● Given instruction: Reproduce the records word for word, starting at the line that contains "genus: Eriocephalus" and ending with the final line of the records.

● Provided data:
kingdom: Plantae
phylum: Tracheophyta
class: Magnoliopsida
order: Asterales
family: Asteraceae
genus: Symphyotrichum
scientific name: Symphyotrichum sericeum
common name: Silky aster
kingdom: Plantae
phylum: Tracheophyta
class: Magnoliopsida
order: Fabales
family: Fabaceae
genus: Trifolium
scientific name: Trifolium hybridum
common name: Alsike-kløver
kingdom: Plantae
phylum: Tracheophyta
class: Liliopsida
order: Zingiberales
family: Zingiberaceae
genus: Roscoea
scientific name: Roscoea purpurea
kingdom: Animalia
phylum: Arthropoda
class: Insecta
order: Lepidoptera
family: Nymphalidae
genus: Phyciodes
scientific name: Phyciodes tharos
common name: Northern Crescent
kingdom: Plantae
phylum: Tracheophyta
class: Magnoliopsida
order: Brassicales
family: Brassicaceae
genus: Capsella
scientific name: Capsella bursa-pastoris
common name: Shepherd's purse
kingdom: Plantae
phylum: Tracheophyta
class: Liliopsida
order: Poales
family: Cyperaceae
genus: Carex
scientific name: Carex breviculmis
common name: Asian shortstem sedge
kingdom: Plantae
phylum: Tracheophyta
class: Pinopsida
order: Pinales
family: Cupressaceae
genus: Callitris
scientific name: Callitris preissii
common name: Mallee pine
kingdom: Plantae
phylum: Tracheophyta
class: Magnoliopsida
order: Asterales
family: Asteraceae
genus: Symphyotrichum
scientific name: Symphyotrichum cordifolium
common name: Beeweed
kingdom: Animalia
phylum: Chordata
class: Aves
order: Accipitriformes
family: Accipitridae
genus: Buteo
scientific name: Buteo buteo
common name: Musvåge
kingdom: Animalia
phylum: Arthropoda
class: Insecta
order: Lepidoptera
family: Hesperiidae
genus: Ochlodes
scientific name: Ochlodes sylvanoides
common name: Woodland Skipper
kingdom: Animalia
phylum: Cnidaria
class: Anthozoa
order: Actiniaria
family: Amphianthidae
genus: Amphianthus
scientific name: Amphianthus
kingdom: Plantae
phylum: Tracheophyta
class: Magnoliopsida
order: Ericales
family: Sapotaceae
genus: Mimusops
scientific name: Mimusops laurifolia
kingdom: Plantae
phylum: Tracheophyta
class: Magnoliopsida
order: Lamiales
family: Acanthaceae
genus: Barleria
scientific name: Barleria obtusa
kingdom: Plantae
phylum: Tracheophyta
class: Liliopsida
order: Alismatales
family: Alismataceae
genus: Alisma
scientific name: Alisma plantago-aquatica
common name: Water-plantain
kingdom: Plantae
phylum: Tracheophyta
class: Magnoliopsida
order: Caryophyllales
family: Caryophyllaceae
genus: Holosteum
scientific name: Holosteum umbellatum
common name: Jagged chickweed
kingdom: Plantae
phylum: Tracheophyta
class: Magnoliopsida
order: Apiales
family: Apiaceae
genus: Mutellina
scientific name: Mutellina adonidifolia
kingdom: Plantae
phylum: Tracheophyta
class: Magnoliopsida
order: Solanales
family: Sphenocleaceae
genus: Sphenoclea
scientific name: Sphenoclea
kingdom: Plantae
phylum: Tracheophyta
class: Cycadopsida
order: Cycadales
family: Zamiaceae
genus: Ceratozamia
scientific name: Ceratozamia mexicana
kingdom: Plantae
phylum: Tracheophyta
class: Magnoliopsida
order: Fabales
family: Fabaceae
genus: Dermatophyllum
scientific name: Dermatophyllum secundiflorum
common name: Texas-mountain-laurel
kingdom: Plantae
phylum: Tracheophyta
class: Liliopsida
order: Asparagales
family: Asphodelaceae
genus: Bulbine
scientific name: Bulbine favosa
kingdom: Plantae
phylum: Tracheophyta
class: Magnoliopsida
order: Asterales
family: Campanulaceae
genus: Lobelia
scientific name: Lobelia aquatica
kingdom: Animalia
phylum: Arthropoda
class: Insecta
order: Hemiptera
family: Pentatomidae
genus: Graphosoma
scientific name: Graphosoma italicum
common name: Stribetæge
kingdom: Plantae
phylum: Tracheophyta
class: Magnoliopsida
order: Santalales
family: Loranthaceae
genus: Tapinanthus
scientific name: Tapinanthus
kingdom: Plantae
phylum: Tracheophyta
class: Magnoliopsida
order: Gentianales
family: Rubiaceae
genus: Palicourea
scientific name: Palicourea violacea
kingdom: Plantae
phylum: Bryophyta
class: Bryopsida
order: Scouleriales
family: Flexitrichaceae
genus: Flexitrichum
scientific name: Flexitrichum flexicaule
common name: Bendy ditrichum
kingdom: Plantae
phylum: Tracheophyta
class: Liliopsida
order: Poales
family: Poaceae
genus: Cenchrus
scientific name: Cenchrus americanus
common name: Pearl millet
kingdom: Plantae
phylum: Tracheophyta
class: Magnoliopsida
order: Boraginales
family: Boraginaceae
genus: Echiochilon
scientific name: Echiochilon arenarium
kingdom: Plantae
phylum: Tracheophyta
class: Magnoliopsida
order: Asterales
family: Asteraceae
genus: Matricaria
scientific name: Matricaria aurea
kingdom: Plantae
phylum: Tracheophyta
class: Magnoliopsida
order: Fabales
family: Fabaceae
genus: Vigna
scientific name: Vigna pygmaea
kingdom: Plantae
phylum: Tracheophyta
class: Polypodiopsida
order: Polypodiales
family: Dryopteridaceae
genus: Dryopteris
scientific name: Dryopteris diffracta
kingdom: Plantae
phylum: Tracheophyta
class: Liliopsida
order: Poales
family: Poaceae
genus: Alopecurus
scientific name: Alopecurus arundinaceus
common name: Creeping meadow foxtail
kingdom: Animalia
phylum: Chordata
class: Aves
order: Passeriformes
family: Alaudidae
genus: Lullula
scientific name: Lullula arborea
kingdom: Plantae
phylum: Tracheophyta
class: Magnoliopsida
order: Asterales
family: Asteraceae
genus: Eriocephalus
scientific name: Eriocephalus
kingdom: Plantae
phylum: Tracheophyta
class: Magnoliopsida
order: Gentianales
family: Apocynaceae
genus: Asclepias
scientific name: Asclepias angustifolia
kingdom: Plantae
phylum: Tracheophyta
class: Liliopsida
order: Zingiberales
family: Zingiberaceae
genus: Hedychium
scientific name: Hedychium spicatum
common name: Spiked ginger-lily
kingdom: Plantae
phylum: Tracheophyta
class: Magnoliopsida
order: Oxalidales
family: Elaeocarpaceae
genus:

● Task answer:
genus: Eriocephalus
scientific name: Eriocephalus
kingdom: Plantae
phylum: Tracheophyta
class: Magnoliopsida
order: Gentianales
family: Apocynaceae
genus: Asclepias
scientific name: Asclepias angustifolia
kingdom: Plantae
phylum: Tracheophyta
class: Liliopsida
order: Zingiberales
family: Zingiberaceae
genus: Hedychium
scientific name: Hedychium spicatum
common name: Spiked ginger-lily
kingdom: Plantae
phylum: Tracheophyta
class: Magnoliopsida
order: Oxalidales
family: Elaeocarpaceae
genus:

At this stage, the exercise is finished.